Open haidangwa opened 8 years ago
Hi @haidangwa and thanks for reporting this!
I'm not sure what the correct approach is here: we could also add an attribute like node['datadog']['yumrepo_gpgcheck']
that would need to be explicitly set to false
to disable gpg verification (this would follow the yum
cookbook's default more closely, see https://github.com/chef-cookbooks/yum/pull/66).
As an aside, since the packages themselves are signed (i.e. not the repository metadata), if you're using the official yum packages in your internal yum repo you could use gpg verification on your internal yum repo by making the public key available on your internal network. Does that make sense?
@olivielpeau a new attribute to explicitly set it would be a good thing. As it was in the current code, there was no such setting and it seemed that by setting the gpgkey attribute to nil that it wouldn't attempt to check, but it did. I'd rather go the more secure route, anyway, so we did import the key into our repo and set the gpgkey URL to the internal repo. However, it wasn't apparent to me at first, because we "trust" our internal repos.
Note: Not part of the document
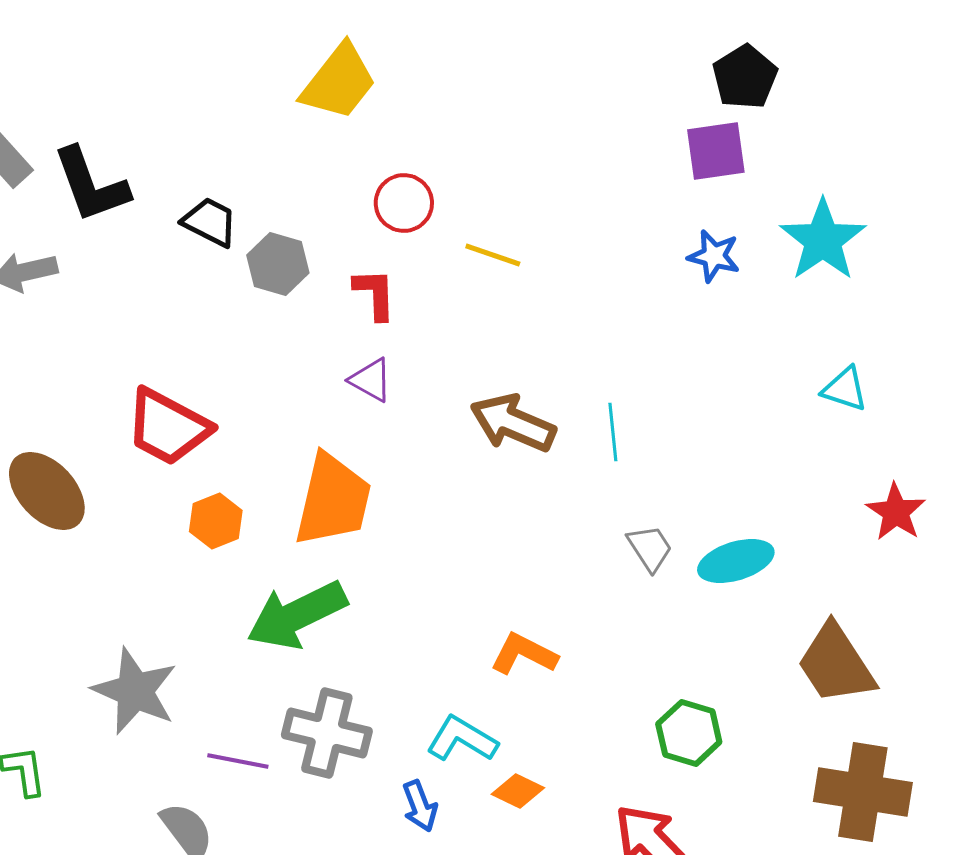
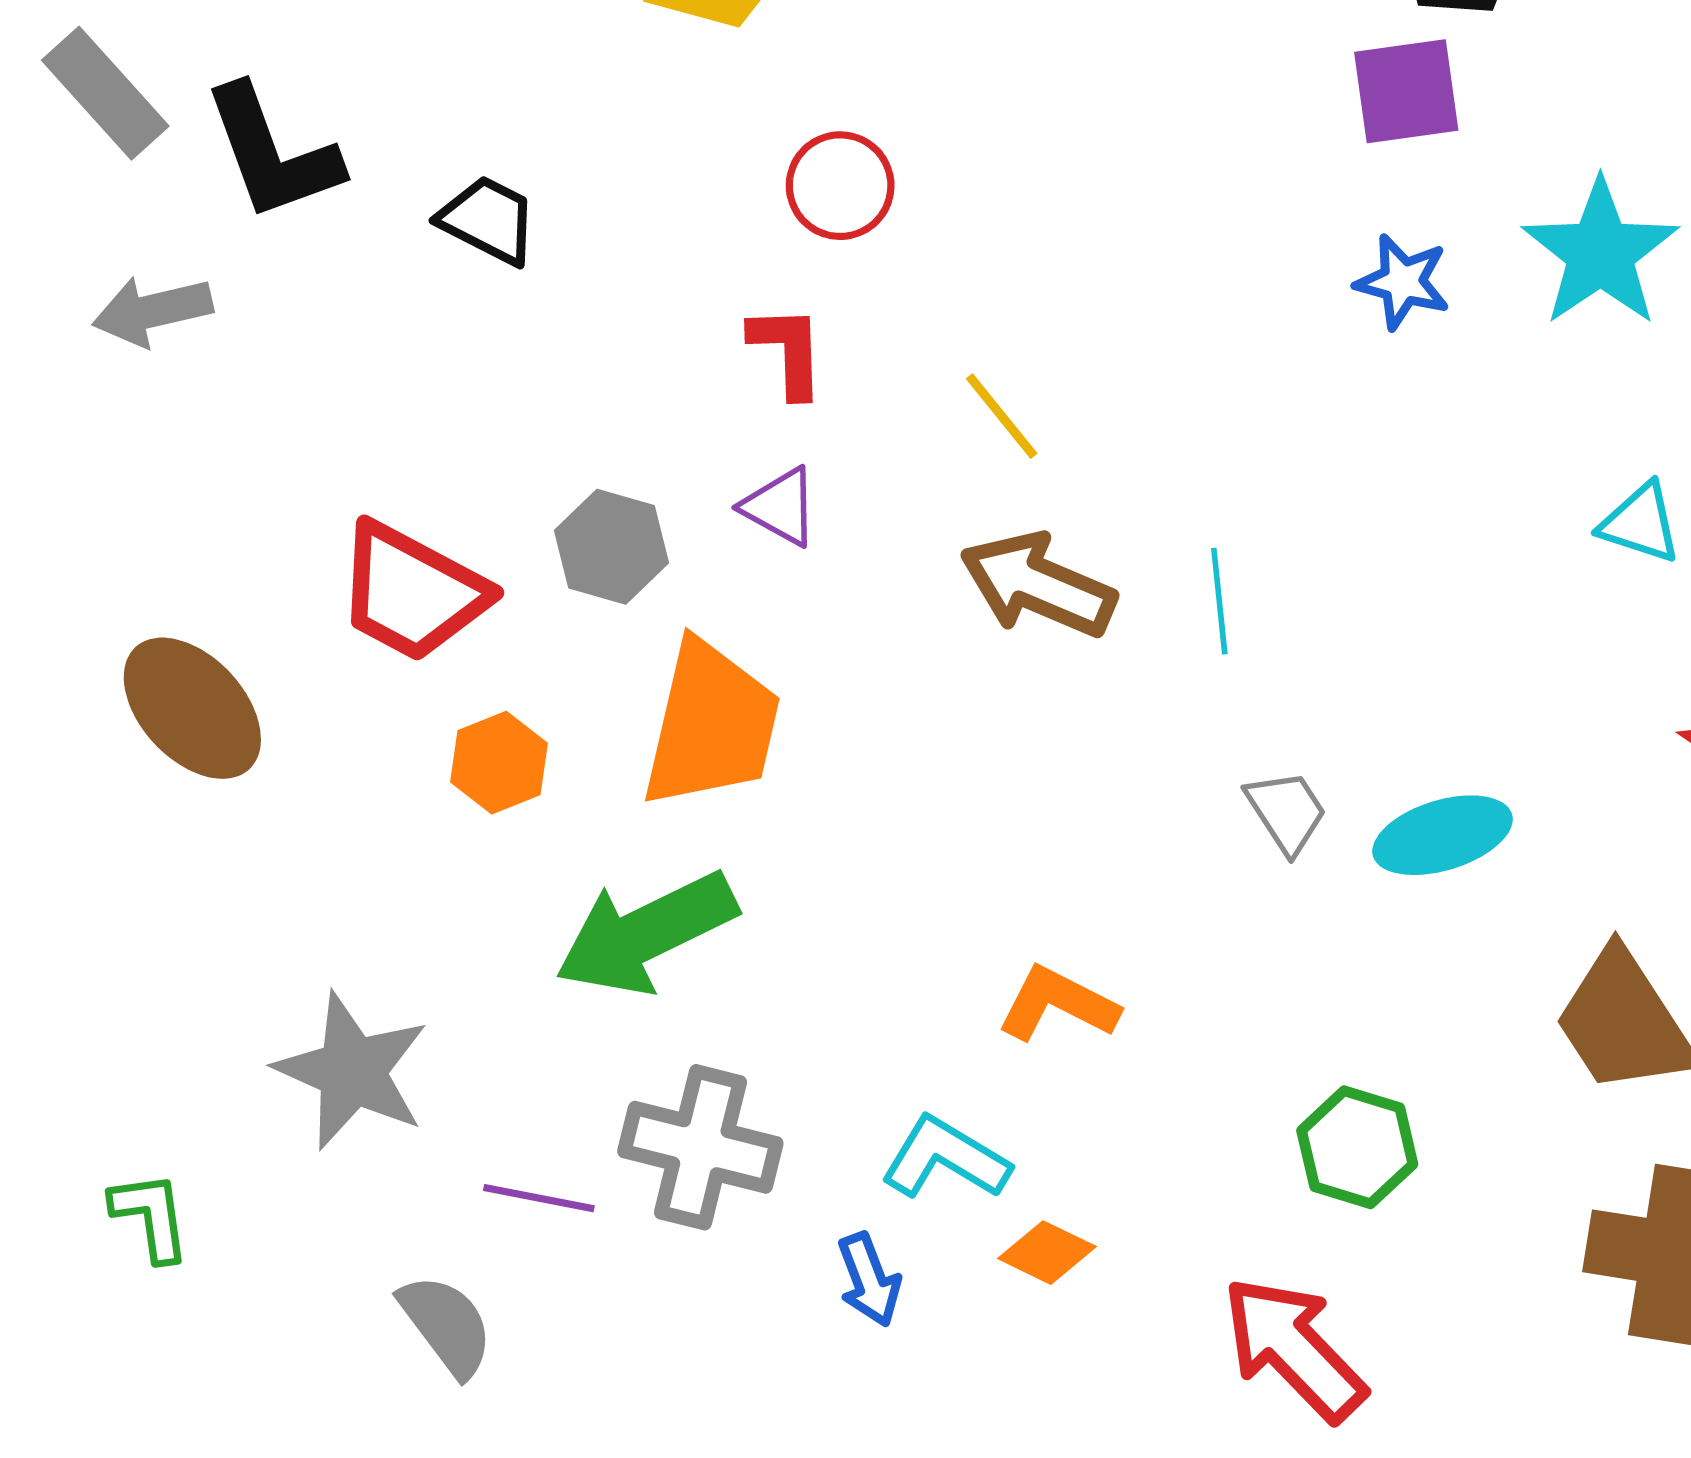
yellow line: (493, 255) -> (1002, 416), moved, turned 32
gray hexagon: (278, 264) -> (611, 547), moved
I'd be for logging a "WARN" that gpgcheck is disabled and is a less secure installation.
Thanks for your response!
I'm going to put the issue in triage until we can assess if there are use cases where disabling the gpgcheck is needed. I'd prefer the cookbook to enforce the gpgcheck unless there are cases where disabling it is unavoidable.
node['datadog']['gpgkey']
can now be set to nil or empty String. This should automatically set the yum_repository resource to false.Without setting gpgcheck=0, this could cause a chef run to fail if the gpgkey is nil, for example, when we use an internal yum repo that doesn't have a gpgkey.